Doom clone. Instead of thinking up a more original description, game critics in the 1990s called every first-person shooter a "Doom clone." While we can lay some of the blame on creatively challenged writers, the truth is that Doom was a big deal. I mean a real big deal. Suddenly every game developer had a 3D corridor shooter in the works. That condescending term was used all the way up until Half-Life and GoldenEye 007 hit the scene. The genre had finally graduated from Doom clone to first-person shooter.
Gun Commando is a Doom clone in every sense of the term. You can practically feel the heat from Hell on Mars while playing this corridor-heavy shooter. I don't use that term in a pejorative way. In fact, I suspect the developers would embrace the comparison. It's an homage to a type of shooter that simply isn't made anymore. And as a result, it shares many of the same problems that plagued Doom and the games it inspired.
Stop me if you've heard this one before: You play Jack Bennett, a smart-mouthed gun-for-hire who has been tasked with saving Earth from a race of alien lizards. What makes him the man for the job? It turns out that he has a thing for weapons and the proper amount of guts to take on the seemingly endless horde of baddies. It's a recipe for a fun, albeit flawed, shooter.
The graphics and gameplay come directly out of the 16-bit era. All of the characters are sprites and the mess of colorful pixels in front of you is supposed to be the wall. Beyond the old school look, our hero is limited in movement. You'll quickly discover that you aren't able to jump, and forget all about vertical aiming. Even the level designs are meant to evoke the spirit of the classic Doom clone.
Thankfully, Gun Commando differs from those classic games in a few interesting ways. The most obvious is the power-up mechanic, which rewards players who always hit their target. It all starts with a dinky pea shooter, but the power meter will increase with each direct hit. Fill up the meter and upgrade the weapon. But beware, because the inverse is true. Miss a bunch of shots and you'll be stripped of the powerful gun.
I also appreciated that the game's emphasis was more on shooting bad guys than solving complicated mazes. While fun, I often grew frustrated by the overly elaborate level designs in Doom. The levels in Gun Commando are straight forward and fun to play in short doses. The developers could have loaded the game up with colored keys and other nonsense, but they wisely leave until for the very end of the game.
The two dozen stages are split into five regular mazes and one wide-open boss battle. The four bosses are big, though poorly animated. Of the four, I found only two of them to be exhilarating experiences. The other two suffered from frustrating deaths and weird technical problems. The final battle feels like it is lifted directly out of Doom, which left a bad taste in my mouth.

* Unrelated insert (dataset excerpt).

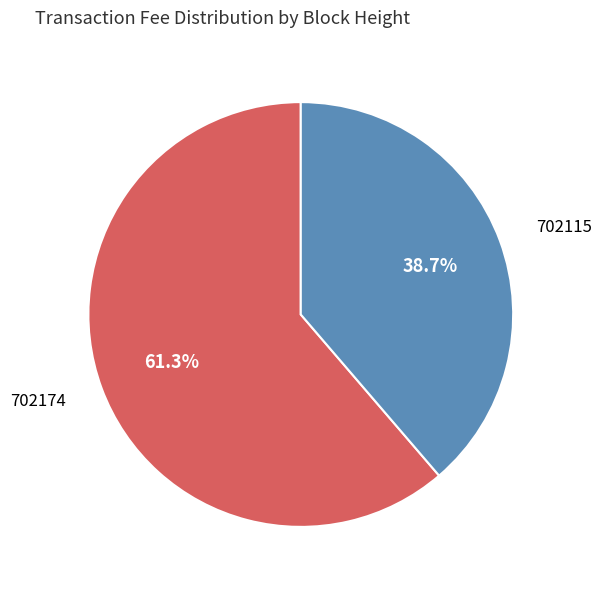

Do 702174 and 702115 together represent more than half of the pie?

Yes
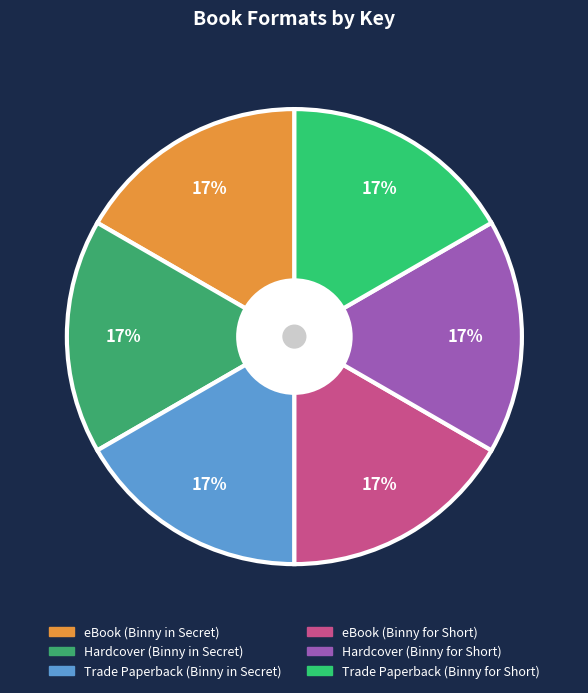

Count the number of slices in the pie.

6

The game controls much like you would expect. Players can use the PS Vita's analog sticks, the touch screen or any combination of the two. As you would imagine, controlling the game exclusively with the touch screen is a nightmare. The analog sticks make it easier, though I had a hard time dialing in the sensitivity speed. The target reticle is very small and it's often difficult to get a direct shot, even with the sensitivity turned all the way down. I eventually got used to the game's floaty feel, but always wished that somebody could tighten it up a bit.
I found that the control problems ended up leading me into a number of frustrating situations. It's far too common to accidentally turn a corner and be hit on all sides by unavoidable enemies. This isn't a big deal early on, but the later levels feel like they were designed to frustrate gamers. And much like Call of Duty Black Ops: Declassified
, the levels lack any checkpoint so dying means starting the level over from the start.
Outside of the game's two dozen single-player stages, there isn't a whole lot to Gun Commando. The game tracks the score, suggesting that players might want to make a high score run after beating the final boss. But even that is far-fetched, as there is no online leaderboard or way to compare your score with friends. Also missing is multiplayer support. While not a deal breaker, it would have been fun to go into the later stages with a partner.
Gun Commando manages to hit most of the marks, but never quite overcomes the lingering mechanical problems. As first-person shooters on Vita go, you can certainly do a lot worse. Still, I found myself dwelling on the cheap deaths and control issues.